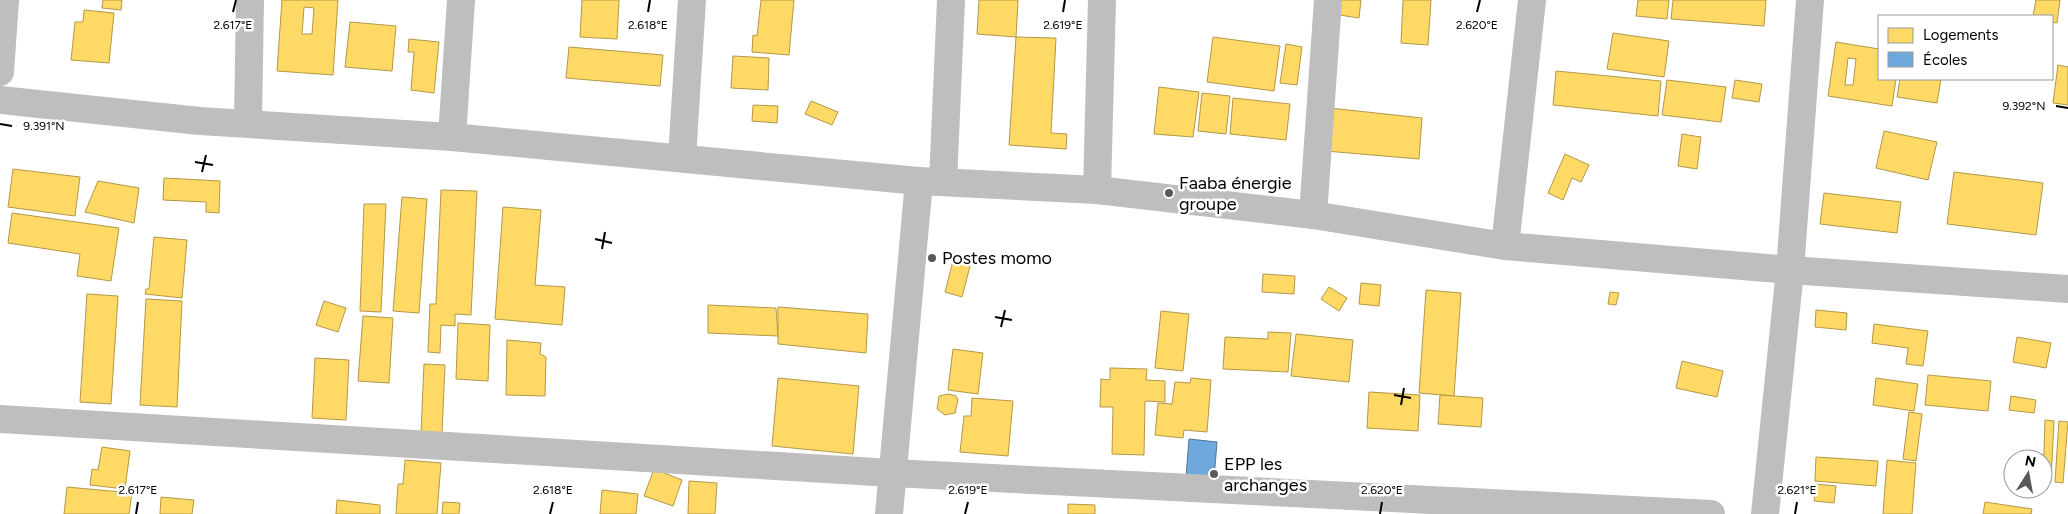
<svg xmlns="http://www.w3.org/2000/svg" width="2068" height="514" viewBox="0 0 2068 514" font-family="Figtree,sans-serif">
<rect width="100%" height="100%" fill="#fff"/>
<!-- homes -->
<g fill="#ffd966" stroke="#b29847" fill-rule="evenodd">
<path d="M 103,0 L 122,0 L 121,10 L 102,8 Z"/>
<path d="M 282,0 L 338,0 L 333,75 L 277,71 ZM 304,7 L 314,8 L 312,34 L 302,34 Z"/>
<path d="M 582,0 L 619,0 L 617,39 L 580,37 Z"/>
<path d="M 761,0 L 794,0 L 789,55 L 752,52 L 753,35 L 757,36 Z"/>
<path d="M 979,0 L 1018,0 L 1016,37 L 977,34 Z"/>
<path d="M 1335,0 L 1361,0 L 1359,18 L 1333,14 Z"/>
<path d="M 1403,0 L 1431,0 L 1428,45 L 1401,43 Z"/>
<path d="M 1638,0 L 1669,0 L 1667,19 L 1636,16 Z"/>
<path d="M 1673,0 L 1766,0 L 1764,26 L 1671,19 Z"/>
<path d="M 2036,0 L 2060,0 L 2057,23 L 2052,22 L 2052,16 L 2033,16 Z"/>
<path d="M 84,10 L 114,13 L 109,63 L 71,60 L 75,22 L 83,22 Z"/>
<path d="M 350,22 L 396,26 L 392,71 L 345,67 Z"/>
<path d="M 1613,33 L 1669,41 L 1664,77 L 1607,69 Z"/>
<path d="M 1016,37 L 1056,38 L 1051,133 L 1067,134 L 1066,149 L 1009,145 Z"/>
<path d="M 1213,37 L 1280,46 L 1274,91 L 1207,82 Z"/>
<path d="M 409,39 L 439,42 L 434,93 L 411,90 L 414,52 L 408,52 Z"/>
<path d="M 1836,42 L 1879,49 L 1879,79 L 1896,79 L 1892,106 L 1828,96 ZM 1848,58 L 1856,59 L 1853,85 L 1845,85 Z"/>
<path d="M 1286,44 L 1302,47 L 1297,85 L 1280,83 Z"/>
<path d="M 569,47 L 663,55 L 660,86 L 566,78 Z"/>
<path d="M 733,56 L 769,58 L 768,90 L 731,88 Z"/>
<path d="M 2058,65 L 2068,67 L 2068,105 L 2053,103 Z"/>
<path d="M 1556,71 L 1661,81 L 1658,116 L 1553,105 Z"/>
<path d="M 1900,79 L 1941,79 L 1937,103 L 1897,97 Z"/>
<path d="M 1667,80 L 1726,87 L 1721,122 L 1662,115 Z"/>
<path d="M 1735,80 L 1762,84 L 1759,102 L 1732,98 Z"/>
<path d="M 1159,87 L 1199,92 L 1193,137 L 1154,134 Z"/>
<path d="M 1202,93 L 1230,96 L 1226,134 L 1198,131 Z"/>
<path d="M 1233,98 L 1290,104 L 1286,140 L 1230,134 Z"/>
<path d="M 811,101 L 838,112 L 832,125 L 805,114 Z"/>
<path d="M 753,105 L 778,106 L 777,123 L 752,121 Z"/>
<path d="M 1330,108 L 1422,118 L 1419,159 L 1326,151 Z"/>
<path d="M 1884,131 L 1937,142 L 1928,180 L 1876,168 Z"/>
<path d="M 1682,134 L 1701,137 L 1697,169 L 1678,166 Z"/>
<path d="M 1565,154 L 1589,165 L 1581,182 L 1572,178 L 1563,200 L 1548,193 Z"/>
<path d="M 13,169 L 80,177 L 75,216 L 8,207 Z"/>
<path d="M 1954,172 L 2043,183 L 2036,235 L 1947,224 Z"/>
<path d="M 164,178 L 220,181 L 219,213 L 206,212 L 206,202 L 163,200 Z"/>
<path d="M 98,181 L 139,188 L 134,223 L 85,212 Z"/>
<path d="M 441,190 L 477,191 L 471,315 L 455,314 L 455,326 L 441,325 L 440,353 L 428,352 L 430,304 L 436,304 Z"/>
<path d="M 1824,193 L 1901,202 L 1897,233 L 1820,224 Z"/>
<path d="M 402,197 L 427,199 L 419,313 L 393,311 Z"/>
<path d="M 364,204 L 386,204 L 381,312 L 360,311 Z"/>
<path d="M 503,207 L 541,210 L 535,285 L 565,287 L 562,325 L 495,319 Z"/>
<path d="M 12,213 L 119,228 L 111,281 L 77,276 L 80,254 L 8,243 Z"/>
<path d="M 154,237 L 187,240 L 182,298 L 145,294 L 146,289 L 149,289 Z"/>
<path d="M 953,261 L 970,266 L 962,297 L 945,292 Z"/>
<path d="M 1263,274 L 1295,276 L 1294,294 L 1262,292 Z"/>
<path d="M 1361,283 L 1381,285 L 1379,306 L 1359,304 Z"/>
<path d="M 1329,287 L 1347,298 L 1339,311 L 1321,299 Z"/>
<path d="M 1426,290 L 1461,293 L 1454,396 L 1419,393 Z"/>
<path d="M 1610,292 L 1619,293 L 1616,305 L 1608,304 Z"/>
<path d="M 87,294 L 118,296 L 111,404 L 80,402 Z"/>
<path d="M 146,299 L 182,301 L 177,407 L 140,405 Z"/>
<path d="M 324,301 L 346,308 L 338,332 L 316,325 Z"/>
<path d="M 708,305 L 776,308 L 778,336 L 708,333 Z"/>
<path d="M 778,307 L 868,314 L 866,353 L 778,344 Z"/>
<path d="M 1816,310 L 1847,313 L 1846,330 L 1815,327 Z"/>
<path d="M 1161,311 L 1189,314 L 1183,371 L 1155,368 Z"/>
<path d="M 363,316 L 393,318 L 389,383 L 358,381 Z"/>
<path d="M 458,323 L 490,325 L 488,381 L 456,379 Z"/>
<path d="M 1874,324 L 1928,331 L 1923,366 L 1906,364 L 1908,348 L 1872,343 Z"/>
<path d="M 1268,332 L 1291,333 L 1288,372 L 1223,369 L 1225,337 L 1268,339 Z"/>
<path d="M 1296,334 L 1353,340 L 1349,382 L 1291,376 Z"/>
<path d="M 2017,337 L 2051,343 L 2046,368 L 2013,362 Z"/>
<path d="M 507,340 L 541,343 L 540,354 L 546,357 L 545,396 L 506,395 Z"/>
<path d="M 953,349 L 983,353 L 978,394 L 948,390 Z"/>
<path d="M 315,358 L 349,360 L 346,420 L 312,418 Z"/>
<path d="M 1682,361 L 1723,371 L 1717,397 L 1676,388 Z"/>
<path d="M 424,364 L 445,365 L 442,434 L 421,433 Z"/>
<path d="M 1110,368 L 1147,369 L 1146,380 L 1165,381 L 1165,402 L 1145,401 L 1144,455 L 1112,454 L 1113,407 L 1100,407 L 1101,379 L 1110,380 Z"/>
<path d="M 1928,375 L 1991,381 L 1988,411 L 1925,405 Z"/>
<path d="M 778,378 L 859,386 L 853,454 L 772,446 Z"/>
<path d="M 1191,378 L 1211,380 L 1207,432 L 1184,430 L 1183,438 L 1155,435 L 1158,403 L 1172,404 L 1175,382 L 1190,383 Z"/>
<path d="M 1876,378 L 1918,384 L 1914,411 L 1873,405 Z"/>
<path d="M 1369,392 L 1420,395 L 1418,431 L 1367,428 Z"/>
<path d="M 949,394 L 956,396 L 958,400 L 955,413 L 945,415 L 937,409 L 939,396 Z"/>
<path d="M 1440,395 L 1483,398 L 1481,427 L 1438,424 Z"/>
<path d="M 2011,396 L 2036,400 L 2034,413 L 2009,410 Z"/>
<path d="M 972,398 L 1013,401 L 1008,456 L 960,452 L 964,416 L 971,416 Z"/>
<path d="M 1909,412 L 1922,414 L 1916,461 L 1903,459 Z"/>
<path d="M 2045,420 L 2054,421 L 2051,481 L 2043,480 Z"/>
<path d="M 2059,421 L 2068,422 L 2063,483 L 2055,482 Z"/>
<path d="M 102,447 L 130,451 L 125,489 L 90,485 L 92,469 L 98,470 Z"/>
<path d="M 1816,457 L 1878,461 L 1876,486 L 1815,481 Z"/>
<path d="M 405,460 L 441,463 L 437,514 L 396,514 L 398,484 L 403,484 Z"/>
<path d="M 1887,460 L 1916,463 L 1912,514 L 1883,514 Z"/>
<path d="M 654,469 L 682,480 L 673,506 L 644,496 Z"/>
<path d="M 689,481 L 717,483 L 715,514 L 688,514 Z"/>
<path d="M 1816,484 L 1836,486 L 1834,503 L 1814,501 Z"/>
<path d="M 67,487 L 132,493 L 129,514 L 64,514 Z"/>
<path d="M 602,490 L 638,494 L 636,514 L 600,514 Z"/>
<path d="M 161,497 L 194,500 L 192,514 L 160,514 Z"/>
<path d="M 337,500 L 380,505 L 380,514 L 336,514 Z"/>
<path d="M 443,502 L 460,503 L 459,514 L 442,514 Z"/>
<path d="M 1985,502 L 2032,509 L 2031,514 L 1983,514 Z"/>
<path d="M 1068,504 L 1095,505 L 1095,514 L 1068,514 Z"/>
</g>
<!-- schools -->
<path fill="#6fa8dc" stroke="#4e769a" d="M 1189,439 L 1217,442 L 1214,479 L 1186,477 Z"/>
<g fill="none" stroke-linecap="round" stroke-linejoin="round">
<!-- minor -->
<g stroke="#bebebe" stroke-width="28">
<path d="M 0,72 L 5,0"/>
<path d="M 0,100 L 200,121 L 452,137 L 919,181 L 1097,190 L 1313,215 L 1505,246 L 1790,270 L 2068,289"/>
<path d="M 248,122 L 250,0"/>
<path d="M 452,137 L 461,0"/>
<path d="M 682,158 L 692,0"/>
<path d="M 943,182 L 951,0"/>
<path d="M 1097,190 L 1102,0"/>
<path d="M 1313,215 L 1328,0"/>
<path d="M 1505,246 L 1532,0"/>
<path d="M 0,419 L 892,473 L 1711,514"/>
<path d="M 889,514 L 919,181"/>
<path d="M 1765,514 L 1790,270 L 1810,0"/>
</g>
</g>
<!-- ticks -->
<path fill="none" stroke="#000" stroke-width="2" d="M 233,12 L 236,0M 648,12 L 650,0M 1063,12 L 1065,0M 1477,12 L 1480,0M 2056,106 L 2068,108M 0,124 L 12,126M 195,162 L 213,165M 202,172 L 206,155M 595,239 L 612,243M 602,249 L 605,232M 995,317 L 1012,320M 1001,327 L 1005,310M 1394,395 L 1411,398M 1401,405 L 1404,388M 136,514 L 138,502M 550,514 L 553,502M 965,514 L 968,502M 1380,514 L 1382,502M 1795,514 L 1797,502"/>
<!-- markers -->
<g fill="#595959" stroke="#fff" stroke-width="2">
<circle cx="1169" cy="193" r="5"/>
<circle cx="932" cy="258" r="5"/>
<circle cx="1214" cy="474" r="5"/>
</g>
<g text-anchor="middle" stroke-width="5" stroke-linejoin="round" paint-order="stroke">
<!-- poi labels -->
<g font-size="18" fill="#000" stroke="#fff" text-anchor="start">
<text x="1179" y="189">Faaba énergie<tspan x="1179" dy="21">groupe</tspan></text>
<text x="942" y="264">Postes momo</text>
<text x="1224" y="470">EPP les<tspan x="1224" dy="21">archanges</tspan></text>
</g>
</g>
<g font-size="12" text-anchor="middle" fill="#000" stroke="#fff" stroke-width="5" stroke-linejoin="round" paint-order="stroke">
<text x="233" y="29">2.617°E</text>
<text x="648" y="29">2.618°E</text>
<text x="1063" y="29">2.619°E</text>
<text x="1477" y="29">2.620°E</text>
<text x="2024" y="110">9.392°N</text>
<text x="44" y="130">9.391°N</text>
<text x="138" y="494">2.617°E</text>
<text x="553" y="494">2.618°E</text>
<text x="968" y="494">2.619°E</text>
<text x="1382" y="494">2.620°E</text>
<text x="1797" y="494">2.621°E</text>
</g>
<!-- legend -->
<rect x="1878" y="15" width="175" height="65" fill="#ffffff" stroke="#999999"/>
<rect x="1888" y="28" width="25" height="15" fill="#ffd966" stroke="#999999"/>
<text x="1923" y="40" font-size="15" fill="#000000">Logements</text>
<rect x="1888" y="52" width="25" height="15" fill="#6fa8dc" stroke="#999999"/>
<text x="1923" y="65" font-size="15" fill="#000000">Écoles</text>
<!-- north arrow -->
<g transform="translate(2028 474) rotate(11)"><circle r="24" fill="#ffffff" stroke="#999999"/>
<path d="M0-4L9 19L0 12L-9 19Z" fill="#595959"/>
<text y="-8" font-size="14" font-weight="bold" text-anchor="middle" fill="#000000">N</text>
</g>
</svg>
################
- Task to carry out: Please write out, exactly as they appear, the lines from the one containing "<!-- markers -->" through the last line of the records above, and nothing more.

- Result of this task:
<!-- markers -->
<g fill="#595959" stroke="#fff" stroke-width="2">
<circle cx="1169" cy="193" r="5"/>
<circle cx="932" cy="258" r="5"/>
<circle cx="1214" cy="474" r="5"/>
</g>
<g text-anchor="middle" stroke-width="5" stroke-linejoin="round" paint-order="stroke">
<!-- poi labels -->
<g font-size="18" fill="#000" stroke="#fff" text-anchor="start">
<text x="1179" y="189">Faaba énergie<tspan x="1179" dy="21">groupe</tspan></text>
<text x="942" y="264">Postes momo</text>
<text x="1224" y="470">EPP les<tspan x="1224" dy="21">archanges</tspan></text>
</g>
</g>
<g font-size="12" text-anchor="middle" fill="#000" stroke="#fff" stroke-width="5" stroke-linejoin="round" paint-order="stroke">
<text x="233" y="29">2.617°E</text>
<text x="648" y="29">2.618°E</text>
<text x="1063" y="29">2.619°E</text>
<text x="1477" y="29">2.620°E</text>
<text x="2024" y="110">9.392°N</text>
<text x="44" y="130">9.391°N</text>
<text x="138" y="494">2.617°E</text>
<text x="553" y="494">2.618°E</text>
<text x="968" y="494">2.619°E</text>
<text x="1382" y="494">2.620°E</text>
<text x="1797" y="494">2.621°E</text>
</g>
<!-- legend -->
<rect x="1878" y="15" width="175" height="65" fill="#ffffff" stroke="#999999"/>
<rect x="1888" y="28" width="25" height="15" fill="#ffd966" stroke="#999999"/>
<text x="1923" y="40" font-size="15" fill="#000000">Logements</text>
<rect x="1888" y="52" width="25" height="15" fill="#6fa8dc" stroke="#999999"/>
<text x="1923" y="65" font-size="15" fill="#000000">Écoles</text>
<!-- north arrow -->
<g transform="translate(2028 474) rotate(11)"><circle r="24" fill="#ffffff" stroke="#999999"/>
<path d="M0-4L9 19L0 12L-9 19Z" fill="#595959"/>
<text y="-8" font-size="14" font-weight="bold" text-anchor="middle" fill="#000000">N</text>
</g>
</svg>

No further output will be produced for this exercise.